Data listing:
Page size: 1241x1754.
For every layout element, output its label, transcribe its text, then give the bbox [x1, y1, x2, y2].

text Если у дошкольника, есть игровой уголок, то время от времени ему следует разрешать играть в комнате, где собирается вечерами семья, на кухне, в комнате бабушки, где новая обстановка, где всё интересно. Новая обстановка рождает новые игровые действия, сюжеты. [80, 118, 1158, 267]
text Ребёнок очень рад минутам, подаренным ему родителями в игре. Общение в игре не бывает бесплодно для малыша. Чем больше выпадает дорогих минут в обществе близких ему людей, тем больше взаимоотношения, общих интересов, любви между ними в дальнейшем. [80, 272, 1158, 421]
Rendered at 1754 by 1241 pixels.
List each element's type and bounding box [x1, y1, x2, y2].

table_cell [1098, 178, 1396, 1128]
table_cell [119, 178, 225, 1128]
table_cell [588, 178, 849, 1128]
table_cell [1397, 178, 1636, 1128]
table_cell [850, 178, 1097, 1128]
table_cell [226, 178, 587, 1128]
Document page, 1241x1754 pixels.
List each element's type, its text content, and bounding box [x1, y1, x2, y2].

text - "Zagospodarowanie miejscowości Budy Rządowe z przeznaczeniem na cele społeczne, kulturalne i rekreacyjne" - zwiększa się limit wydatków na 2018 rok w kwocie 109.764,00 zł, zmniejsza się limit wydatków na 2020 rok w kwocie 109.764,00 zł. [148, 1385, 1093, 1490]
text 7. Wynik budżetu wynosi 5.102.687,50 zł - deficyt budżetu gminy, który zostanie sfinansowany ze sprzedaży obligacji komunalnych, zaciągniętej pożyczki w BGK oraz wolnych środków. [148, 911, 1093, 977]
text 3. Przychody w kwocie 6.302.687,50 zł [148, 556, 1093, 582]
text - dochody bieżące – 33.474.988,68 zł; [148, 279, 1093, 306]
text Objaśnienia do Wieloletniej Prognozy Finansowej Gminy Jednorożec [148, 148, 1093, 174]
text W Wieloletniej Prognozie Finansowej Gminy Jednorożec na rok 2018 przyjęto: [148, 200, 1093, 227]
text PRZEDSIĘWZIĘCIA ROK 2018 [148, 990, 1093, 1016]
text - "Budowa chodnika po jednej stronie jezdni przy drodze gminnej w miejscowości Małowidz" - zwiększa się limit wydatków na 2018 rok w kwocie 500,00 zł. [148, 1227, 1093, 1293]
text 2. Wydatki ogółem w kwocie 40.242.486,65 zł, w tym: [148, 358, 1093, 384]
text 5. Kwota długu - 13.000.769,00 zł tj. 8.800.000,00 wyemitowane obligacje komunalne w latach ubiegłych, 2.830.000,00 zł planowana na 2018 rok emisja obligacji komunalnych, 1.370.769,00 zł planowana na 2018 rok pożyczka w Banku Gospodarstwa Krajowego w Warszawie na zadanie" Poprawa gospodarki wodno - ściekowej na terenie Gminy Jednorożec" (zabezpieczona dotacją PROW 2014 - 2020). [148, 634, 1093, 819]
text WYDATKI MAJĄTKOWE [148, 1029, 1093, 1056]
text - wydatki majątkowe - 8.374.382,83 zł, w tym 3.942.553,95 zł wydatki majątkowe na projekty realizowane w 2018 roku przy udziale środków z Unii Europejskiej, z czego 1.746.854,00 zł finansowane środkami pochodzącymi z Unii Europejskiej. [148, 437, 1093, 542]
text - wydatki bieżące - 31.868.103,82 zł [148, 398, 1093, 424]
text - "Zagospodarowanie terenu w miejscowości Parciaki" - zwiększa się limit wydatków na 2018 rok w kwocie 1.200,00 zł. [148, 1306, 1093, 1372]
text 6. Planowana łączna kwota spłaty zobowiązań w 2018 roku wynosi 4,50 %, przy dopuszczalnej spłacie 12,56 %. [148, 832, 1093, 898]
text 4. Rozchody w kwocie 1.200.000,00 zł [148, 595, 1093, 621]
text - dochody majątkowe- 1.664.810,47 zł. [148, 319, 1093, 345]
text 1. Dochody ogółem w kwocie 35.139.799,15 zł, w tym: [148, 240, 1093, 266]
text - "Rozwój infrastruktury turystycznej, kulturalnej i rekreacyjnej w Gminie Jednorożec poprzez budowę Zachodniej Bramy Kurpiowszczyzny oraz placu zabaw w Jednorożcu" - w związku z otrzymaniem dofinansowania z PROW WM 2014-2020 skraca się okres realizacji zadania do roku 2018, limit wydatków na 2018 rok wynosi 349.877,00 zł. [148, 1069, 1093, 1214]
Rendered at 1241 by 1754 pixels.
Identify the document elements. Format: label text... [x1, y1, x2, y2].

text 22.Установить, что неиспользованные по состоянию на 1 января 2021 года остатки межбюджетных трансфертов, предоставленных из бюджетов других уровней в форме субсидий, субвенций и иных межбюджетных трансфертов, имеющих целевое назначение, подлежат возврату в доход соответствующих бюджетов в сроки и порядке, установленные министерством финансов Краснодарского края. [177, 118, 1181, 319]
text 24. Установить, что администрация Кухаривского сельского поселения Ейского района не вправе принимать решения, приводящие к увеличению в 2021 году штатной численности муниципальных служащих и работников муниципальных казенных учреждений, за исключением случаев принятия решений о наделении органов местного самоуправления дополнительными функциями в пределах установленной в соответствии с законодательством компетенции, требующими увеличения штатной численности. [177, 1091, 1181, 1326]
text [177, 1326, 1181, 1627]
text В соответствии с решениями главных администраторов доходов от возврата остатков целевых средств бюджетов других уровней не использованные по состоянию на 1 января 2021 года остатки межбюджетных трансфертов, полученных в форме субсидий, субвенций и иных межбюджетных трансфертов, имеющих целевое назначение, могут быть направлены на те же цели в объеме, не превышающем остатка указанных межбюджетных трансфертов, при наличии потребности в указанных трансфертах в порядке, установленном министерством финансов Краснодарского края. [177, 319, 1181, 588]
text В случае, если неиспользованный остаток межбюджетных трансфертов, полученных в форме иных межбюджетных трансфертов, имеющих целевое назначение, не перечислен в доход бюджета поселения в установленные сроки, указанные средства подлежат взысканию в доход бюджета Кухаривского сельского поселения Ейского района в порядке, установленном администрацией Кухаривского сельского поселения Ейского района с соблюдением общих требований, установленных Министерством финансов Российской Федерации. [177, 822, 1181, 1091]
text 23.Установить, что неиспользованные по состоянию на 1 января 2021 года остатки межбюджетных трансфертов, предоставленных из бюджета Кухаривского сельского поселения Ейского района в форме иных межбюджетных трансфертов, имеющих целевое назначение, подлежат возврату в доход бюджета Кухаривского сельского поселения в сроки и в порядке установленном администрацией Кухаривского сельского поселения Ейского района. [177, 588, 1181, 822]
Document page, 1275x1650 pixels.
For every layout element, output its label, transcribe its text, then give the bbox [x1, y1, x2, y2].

What this task involves:
The complete data above is to be written out again as it stands.

Output of the task:
Page size: 1241x1754.
For every layout element, output its label, transcribe its text, then give the bbox [x1, y1, x2, y2].

text Если у дошкольника, есть игровой уголок, то время от времени ему следует разрешать играть в комнате, где собирается вечерами семья, на кухне, в комнате бабушки, где новая обстановка, где всё интересно. Новая обстановка рождает новые игровые действия, сюжеты. [80, 118, 1158, 267]
text Ребёнок очень рад минутам, подаренным ему родителями в игре. Общение в игре не бывает бесплодно для малыша. Чем больше выпадает дорогих минут в обществе близких ему людей, тем больше взаимоотношения, общих интересов, любви между ними в дальнейшем. [80, 272, 1158, 421]
Rendered at 1754 by 1241 pixels.
List each element's type and bounding box [x1, y1, x2, y2].

table_cell [1098, 178, 1396, 1128]
table_cell [119, 178, 225, 1128]
table_cell [588, 178, 849, 1128]
table_cell [1397, 178, 1636, 1128]
table_cell [850, 178, 1097, 1128]
table_cell [226, 178, 587, 1128]
Document page, 1241x1754 pixels.
List each element's type, its text content, and bounding box [x1, y1, x2, y2].

text - "Zagospodarowanie miejscowości Budy Rządowe z przeznaczeniem na cele społeczne, kulturalne i rekreacyjne" - zwiększa się limit wydatków na 2018 rok w kwocie 109.764,00 zł, zmniejsza się limit wydatków na 2020 rok w kwocie 109.764,00 zł. [148, 1385, 1093, 1490]
text 7. Wynik budżetu wynosi 5.102.687,50 zł - deficyt budżetu gminy, który zostanie sfinansowany ze sprzedaży obligacji komunalnych, zaciągniętej pożyczki w BGK oraz wolnych środków. [148, 911, 1093, 977]
text 3. Przychody w kwocie 6.302.687,50 zł [148, 556, 1093, 582]
text - dochody bieżące – 33.474.988,68 zł; [148, 279, 1093, 306]
text Objaśnienia do Wieloletniej Prognozy Finansowej Gminy Jednorożec [148, 148, 1093, 174]
text W Wieloletniej Prognozie Finansowej Gminy Jednorożec na rok 2018 przyjęto: [148, 200, 1093, 227]
text PRZEDSIĘWZIĘCIA ROK 2018 [148, 990, 1093, 1016]
text - "Budowa chodnika po jednej stronie jezdni przy drodze gminnej w miejscowości Małowidz" - zwiększa się limit wydatków na 2018 rok w kwocie 500,00 zł. [148, 1227, 1093, 1293]
text 2. Wydatki ogółem w kwocie 40.242.486,65 zł, w tym: [148, 358, 1093, 384]
text 5. Kwota długu - 13.000.769,00 zł tj. 8.800.000,00 wyemitowane obligacje komunalne w latach ubiegłych, 2.830.000,00 zł planowana na 2018 rok emisja obligacji komunalnych, 1.370.769,00 zł planowana na 2018 rok pożyczka w Banku Gospodarstwa Krajowego w Warszawie na zadanie" Poprawa gospodarki wodno - ściekowej na terenie Gminy Jednorożec" (zabezpieczona dotacją PROW 2014 - 2020). [148, 634, 1093, 819]
text WYDATKI MAJĄTKOWE [148, 1029, 1093, 1056]
text - wydatki majątkowe - 8.374.382,83 zł, w tym 3.942.553,95 zł wydatki majątkowe na projekty realizowane w 2018 roku przy udziale środków z Unii Europejskiej, z czego 1.746.854,00 zł finansowane środkami pochodzącymi z Unii Europejskiej. [148, 437, 1093, 542]
text - wydatki bieżące - 31.868.103,82 zł [148, 398, 1093, 424]
text - "Zagospodarowanie terenu w miejscowości Parciaki" - zwiększa się limit wydatków na 2018 rok w kwocie 1.200,00 zł. [148, 1306, 1093, 1372]
text 6. Planowana łączna kwota spłaty zobowiązań w 2018 roku wynosi 4,50 %, przy dopuszczalnej spłacie 12,56 %. [148, 832, 1093, 898]
text 4. Rozchody w kwocie 1.200.000,00 zł [148, 595, 1093, 621]
text - dochody majątkowe- 1.664.810,47 zł. [148, 319, 1093, 345]
text 1. Dochody ogółem w kwocie 35.139.799,15 zł, w tym: [148, 240, 1093, 266]
text - "Rozwój infrastruktury turystycznej, kulturalnej i rekreacyjnej w Gminie Jednorożec poprzez budowę Zachodniej Bramy Kurpiowszczyzny oraz placu zabaw w Jednorożcu" - w związku z otrzymaniem dofinansowania z PROW WM 2014-2020 skraca się okres realizacji zadania do roku 2018, limit wydatków na 2018 rok wynosi 349.877,00 zł. [148, 1069, 1093, 1214]
Rendered at 1241 by 1754 pixels.
Identify the document elements. Format: label text... [x1, y1, x2, y2].

text 22.Установить, что неиспользованные по состоянию на 1 января 2021 года остатки межбюджетных трансфертов, предоставленных из бюджетов других уровней в форме субсидий, субвенций и иных межбюджетных трансфертов, имеющих целевое назначение, подлежат возврату в доход соответствующих бюджетов в сроки и порядке, установленные министерством финансов Краснодарского края. [177, 118, 1181, 319]
text 24. Установить, что администрация Кухаривского сельского поселения Ейского района не вправе принимать решения, приводящие к увеличению в 2021 году штатной численности муниципальных служащих и работников муниципальных казенных учреждений, за исключением случаев принятия решений о наделении органов местного самоуправления дополнительными функциями в пределах установленной в соответствии с законодательством компетенции, требующими увеличения штатной численности. [177, 1091, 1181, 1326]
text [177, 1326, 1181, 1627]
text В соответствии с решениями главных администраторов доходов от возврата остатков целевых средств бюджетов других уровней не использованные по состоянию на 1 января 2021 года остатки межбюджетных трансфертов, полученных в форме субсидий, субвенций и иных межбюджетных трансфертов, имеющих целевое назначение, могут быть направлены на те же цели в объеме, не превышающем остатка указанных межбюджетных трансфертов, при наличии потребности в указанных трансфертах в порядке, установленном министерством финансов Краснодарского края. [177, 319, 1181, 588]
text В случае, если неиспользованный остаток межбюджетных трансфертов, полученных в форме иных межбюджетных трансфертов, имеющих целевое назначение, не перечислен в доход бюджета поселения в установленные сроки, указанные средства подлежат взысканию в доход бюджета Кухаривского сельского поселения Ейского района в порядке, установленном администрацией Кухаривского сельского поселения Ейского района с соблюдением общих требований, установленных Министерством финансов Российской Федерации. [177, 822, 1181, 1091]
text 23.Установить, что неиспользованные по состоянию на 1 января 2021 года остатки межбюджетных трансфертов, предоставленных из бюджета Кухаривского сельского поселения Ейского района в форме иных межбюджетных трансфертов, имеющих целевое назначение, подлежат возврату в доход бюджета Кухаривского сельского поселения в сроки и в порядке установленном администрацией Кухаривского сельского поселения Ейского района. [177, 588, 1181, 822]
Document page, 1275x1650 pixels.
For every layout element, output its label, transcribe its text, then give the bbox [x1, y1, x2, y2].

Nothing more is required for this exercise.